-- What the task asks --
Could you return every record below without changing a word?

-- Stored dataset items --
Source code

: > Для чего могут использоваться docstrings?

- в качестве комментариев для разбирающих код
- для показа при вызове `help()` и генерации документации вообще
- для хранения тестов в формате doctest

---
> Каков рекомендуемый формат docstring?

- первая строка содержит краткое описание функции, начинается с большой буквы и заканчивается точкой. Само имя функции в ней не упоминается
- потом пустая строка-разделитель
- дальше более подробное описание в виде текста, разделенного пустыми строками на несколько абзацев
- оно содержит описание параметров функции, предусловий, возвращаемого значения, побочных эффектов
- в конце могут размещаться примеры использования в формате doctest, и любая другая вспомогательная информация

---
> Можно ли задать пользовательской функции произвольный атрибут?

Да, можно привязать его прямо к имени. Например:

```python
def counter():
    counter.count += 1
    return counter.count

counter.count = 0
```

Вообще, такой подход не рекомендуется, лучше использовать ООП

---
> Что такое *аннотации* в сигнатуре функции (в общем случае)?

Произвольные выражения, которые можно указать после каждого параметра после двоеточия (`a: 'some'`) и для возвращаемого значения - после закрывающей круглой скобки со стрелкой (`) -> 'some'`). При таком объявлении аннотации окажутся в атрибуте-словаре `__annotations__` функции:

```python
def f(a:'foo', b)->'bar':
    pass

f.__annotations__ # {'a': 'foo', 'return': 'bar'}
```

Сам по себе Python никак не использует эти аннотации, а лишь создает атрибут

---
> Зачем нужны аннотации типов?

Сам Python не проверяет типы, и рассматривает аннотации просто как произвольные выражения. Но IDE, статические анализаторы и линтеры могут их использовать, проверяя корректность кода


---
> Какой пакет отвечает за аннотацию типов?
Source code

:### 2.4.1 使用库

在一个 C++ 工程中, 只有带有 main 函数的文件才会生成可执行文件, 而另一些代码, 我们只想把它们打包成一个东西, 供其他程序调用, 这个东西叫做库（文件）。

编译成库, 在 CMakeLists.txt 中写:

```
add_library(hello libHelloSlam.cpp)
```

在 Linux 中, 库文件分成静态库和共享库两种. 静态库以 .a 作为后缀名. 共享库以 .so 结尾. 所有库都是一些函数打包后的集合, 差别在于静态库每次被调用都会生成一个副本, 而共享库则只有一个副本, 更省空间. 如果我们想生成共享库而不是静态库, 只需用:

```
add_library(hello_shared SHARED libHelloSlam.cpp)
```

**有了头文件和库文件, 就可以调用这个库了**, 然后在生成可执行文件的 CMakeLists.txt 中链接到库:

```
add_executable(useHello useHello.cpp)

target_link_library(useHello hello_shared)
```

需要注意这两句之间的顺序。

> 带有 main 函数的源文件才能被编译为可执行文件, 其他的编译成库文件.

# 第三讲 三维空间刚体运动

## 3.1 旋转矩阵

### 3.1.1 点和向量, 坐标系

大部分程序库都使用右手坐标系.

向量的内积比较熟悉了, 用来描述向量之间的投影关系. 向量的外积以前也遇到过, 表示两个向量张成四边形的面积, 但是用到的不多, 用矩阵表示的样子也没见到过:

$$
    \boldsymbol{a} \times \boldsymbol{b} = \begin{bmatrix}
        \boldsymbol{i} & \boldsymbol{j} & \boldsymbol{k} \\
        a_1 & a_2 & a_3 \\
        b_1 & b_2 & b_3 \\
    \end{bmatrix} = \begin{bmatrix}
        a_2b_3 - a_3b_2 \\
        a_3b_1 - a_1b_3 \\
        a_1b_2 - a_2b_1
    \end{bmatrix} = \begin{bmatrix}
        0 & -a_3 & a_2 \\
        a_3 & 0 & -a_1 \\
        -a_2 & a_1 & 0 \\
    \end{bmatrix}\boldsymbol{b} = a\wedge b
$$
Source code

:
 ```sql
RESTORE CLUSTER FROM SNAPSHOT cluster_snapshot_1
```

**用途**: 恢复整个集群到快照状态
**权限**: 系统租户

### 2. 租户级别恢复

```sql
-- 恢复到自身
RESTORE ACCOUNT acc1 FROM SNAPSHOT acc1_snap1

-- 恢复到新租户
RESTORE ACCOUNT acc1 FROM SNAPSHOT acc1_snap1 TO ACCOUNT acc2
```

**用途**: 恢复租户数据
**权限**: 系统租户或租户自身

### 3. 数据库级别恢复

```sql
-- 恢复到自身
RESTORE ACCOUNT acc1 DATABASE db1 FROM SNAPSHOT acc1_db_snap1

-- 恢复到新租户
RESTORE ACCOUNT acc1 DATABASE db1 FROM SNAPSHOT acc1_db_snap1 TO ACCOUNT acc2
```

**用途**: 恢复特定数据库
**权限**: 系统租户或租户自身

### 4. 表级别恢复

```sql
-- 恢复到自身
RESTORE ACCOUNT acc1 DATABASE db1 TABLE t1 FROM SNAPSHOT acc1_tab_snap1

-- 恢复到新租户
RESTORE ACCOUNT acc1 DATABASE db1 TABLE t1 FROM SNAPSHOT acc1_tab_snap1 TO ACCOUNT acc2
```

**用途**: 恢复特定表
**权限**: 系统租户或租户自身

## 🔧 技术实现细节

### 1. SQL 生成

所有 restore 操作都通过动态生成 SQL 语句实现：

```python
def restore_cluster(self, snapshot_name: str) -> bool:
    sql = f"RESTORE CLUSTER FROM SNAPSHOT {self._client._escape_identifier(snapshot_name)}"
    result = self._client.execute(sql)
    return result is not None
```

-- Response --
Source code

: > Для чего могут использоваться docstrings?

- в качестве комментариев для разбирающих код
- для показа при вызове `help()` и генерации документации вообще
- для хранения тестов в формате doctest

---
> Каков рекомендуемый формат docstring?

- первая строка содержит краткое описание функции, начинается с большой буквы и заканчивается точкой. Само имя функции в ней не упоминается
- потом пустая строка-разделитель
- дальше более подробное описание в виде текста, разделенного пустыми строками на несколько абзацев
- оно содержит описание параметров функции, предусловий, возвращаемого значения, побочных эффектов
- в конце могут размещаться примеры использования в формате doctest, и любая другая вспомогательная информация

---
> Можно ли задать пользовательской функции произвольный атрибут?

Да, можно привязать его прямо к имени. Например:

```python
def counter():
    counter.count += 1
    return counter.count

counter.count = 0
```

Вообще, такой подход не рекомендуется, лучше использовать ООП

---
> Что такое *аннотации* в сигнатуре функции (в общем случае)?

Произвольные выражения, которые можно указать после каждого параметра после двоеточия (`a: 'some'`) и для возвращаемого значения - после закрывающей круглой скобки со стрелкой (`) -> 'some'`). При таком объявлении аннотации окажутся в атрибуте-словаре `__annotations__` функции:

```python
def f(a:'foo', b)->'bar':
    pass

f.__annotations__ # {'a': 'foo', 'return': 'bar'}
```

Сам по себе Python никак не использует эти аннотации, а лишь создает атрибут

---
> Зачем нужны аннотации типов?

Сам Python не проверяет типы, и рассматривает аннотации просто как произвольные выражения. Но IDE, статические анализаторы и линтеры могут их использовать, проверяя корректность кода


---
> Какой пакет отвечает за аннотацию типов?
Source code

:### 2.4.1 使用库

在一个 C++ 工程中, 只有带有 main 函数的文件才会生成可执行文件, 而另一些代码, 我们只想把它们打包成一个东西, 供其他程序调用, 这个东西叫做库（文件）。

编译成库, 在 CMakeLists.txt 中写:

```
add_library(hello libHelloSlam.cpp)
```

在 Linux 中, 库文件分成静态库和共享库两种. 静态库以 .a 作为后缀名. 共享库以 .so 结尾. 所有库都是一些函数打包后的集合, 差别在于静态库每次被调用都会生成一个副本, 而共享库则只有一个副本, 更省空间. 如果我们想生成共享库而不是静态库, 只需用:

```
add_library(hello_shared SHARED libHelloSlam.cpp)
```

**有了头文件和库文件, 就可以调用这个库了**, 然后在生成可执行文件的 CMakeLists.txt 中链接到库:

```
add_executable(useHello useHello.cpp)

target_link_library(useHello hello_shared)
```

需要注意这两句之间的顺序。

> 带有 main 函数的源文件才能被编译为可执行文件, 其他的编译成库文件.

# 第三讲 三维空间刚体运动

## 3.1 旋转矩阵

### 3.1.1 点和向量, 坐标系

大部分程序库都使用右手坐标系.

向量的内积比较熟悉了, 用来描述向量之间的投影关系. 向量的外积以前也遇到过, 表示两个向量张成四边形的面积, 但是用到的不多, 用矩阵表示的样子也没见到过:

$$
    \boldsymbol{a} \times \boldsymbol{b} = \begin{bmatrix}
        \boldsymbol{i} & \boldsymbol{j} & \boldsymbol{k} \\
        a_1 & a_2 & a_3 \\
        b_1 & b_2 & b_3 \\
    \end{bmatrix} = \begin{bmatrix}
        a_2b_3 - a_3b_2 \\
        a_3b_1 - a_1b_3 \\
        a_1b_2 - a_2b_1
    \end{bmatrix} = \begin{bmatrix}
        0 & -a_3 & a_2 \\
        a_3 & 0 & -a_1 \\
        -a_2 & a_1 & 0 \\
    \end{bmatrix}\boldsymbol{b} = a\wedge b
$$
Source code

:
 ```sql
RESTORE CLUSTER FROM SNAPSHOT cluster_snapshot_1
```

**用途**: 恢复整个集群到快照状态
**权限**: 系统租户

### 2. 租户级别恢复

```sql
-- 恢复到自身
RESTORE ACCOUNT acc1 FROM SNAPSHOT acc1_snap1

-- 恢复到新租户
RESTORE ACCOUNT acc1 FROM SNAPSHOT acc1_snap1 TO ACCOUNT acc2
```

**用途**: 恢复租户数据
**权限**: 系统租户或租户自身

### 3. 数据库级别恢复

```sql
-- 恢复到自身
RESTORE ACCOUNT acc1 DATABASE db1 FROM SNAPSHOT acc1_db_snap1

-- 恢复到新租户
RESTORE ACCOUNT acc1 DATABASE db1 FROM SNAPSHOT acc1_db_snap1 TO ACCOUNT acc2
```

**用途**: 恢复特定数据库
**权限**: 系统租户或租户自身

### 4. 表级别恢复

```sql
-- 恢复到自身
RESTORE ACCOUNT acc1 DATABASE db1 TABLE t1 FROM SNAPSHOT acc1_tab_snap1

-- 恢复到新租户
RESTORE ACCOUNT acc1 DATABASE db1 TABLE t1 FROM SNAPSHOT acc1_tab_snap1 TO ACCOUNT acc2
```

**用途**: 恢复特定表
**权限**: 系统租户或租户自身

## 🔧 技术实现细节

### 1. SQL 生成

所有 restore 操作都通过动态生成 SQL 语句实现：

```python
def restore_cluster(self, snapshot_name: str) -> bool:
    sql = f"RESTORE CLUSTER FROM SNAPSHOT {self._client._escape_identifier(snapshot_name)}"
    result = self._client.execute(sql)
    return result is not None
```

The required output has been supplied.